Il Corpo di Ballo del Teatro S.Carlo


Il Re Carlo I di Borbone fin dalla prima ricostruzione del Teatro, volle eliminare tutti quegli intermezzi definiti buffi per riproporre le varie coreografie insieme ai temi originali dell'opera che veniva rappresentata. Quando finalmente venne aperto il Teatro S. Carlo, questo volere del Re fu mantenuto estendendosi ai balletti che così diventarono interi e portarono all'evoluzione di una scuola napoletana per eccellenza che trovò i suoi successi in Europa.

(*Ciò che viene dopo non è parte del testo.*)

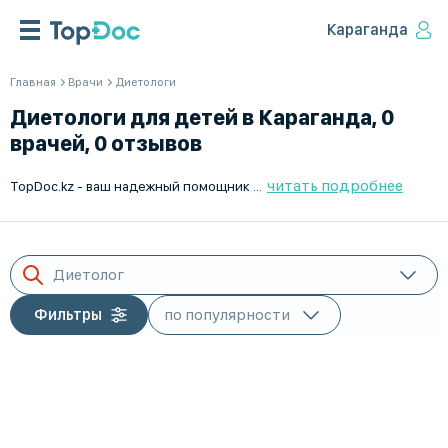
Караганда
Главная
Врачи
Диетологи
Диетологи для детей в Караганда, 0
врачей, 0 отзывов
читать подробнее
TopDoc.kz - ваш надежный помощник в поиске детских диетологов в Караганда. Наш сервис предлагает список квалифицированных врачей, которые помогут вашему ребенку с вопросами питания и здоровья. Мы работаем на всей территории Казахстана, уделяя особенное внимание качеству и профессионализму специалистов. Найдите лучшего детского диетолога быстро и удобно на TopDoc.kz. Мы рады помочь вам и вашему ребенку!
Диетолог
Фильтры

Il primo coreografo del teatro fu Gaetano Grossatesta che inaugurò la stagione teatrale proponendo tre balli, i quali vennero rappresentati all'inizio, durante l'intervallo e alla fine concludendo così la rappresentazione. Il coreografo Grossatesta rimase per ben più di trent'anni al Teatro S. Carlo. Lui stesso compose tutte le musiche e le coreografie dei balletti. Ma questa tradizione che vedeva il coreografo lavorare sia sulle musiche sia sul balletto venne interrotta da Salvatore Viganò, il quale iniziò a proporre la danza in una chiave più drammatica fino ad arrivare al balletto d'azione. In seguito ci furono altri celebri coreografi come Gaetano Gioia, Carlo Le Picq, Antonio Guerra, Carlo Blasis insieme alla moglie Annunziata Ramazzini la quale successivamente insegnò alla Scuola del Teatro Bolschoi. Invece tra le principali danzatrici ricordiamo Fanny Cerrito, Maria Taglioni, Fanny Elssler (famoso trio del balletto dell'epoca romantica), Amelia Brugnoli, Carlotta Grisi, Elisa Vaquemoulin. Tra la fine dell'Ottocento e l'inizio del Novecento, il balletto rappresentato al S. Carlo subì dei cambiamenti. Infatti passata l'era del Romanticismo ci si affidò ad un tipo di danza considerata più festosa come la rappresentazione di Ballo Excelsior. Ma finita la guerra la Compagnia del Teatro S. Carlo tornò alla ribalta ospitando danzatori prestigiosi come Carla Fracci, Margot Fonteyn, Vladimir Vasiliev il quale creerà diversi balletti per il teatro, Ekaterina Maximova e Rudolf Nureyev. In questo Teatro recentemente hanno danzato Roberto Bolle, Eleonora Abbagnato e Ambra Vallo. Il S. Carlo si è avvalso inoltre di collaborazioni con il grande Roland Petit e il Duke Ellington Ballet. Tra i direttori artistici possiamo trovare Luciano Cannito, Anna Razzi, Elisabetta Terabust, Giuseppe Carbone e Alessandra Penzavolta che oggi è ancora l'attuale direttrice.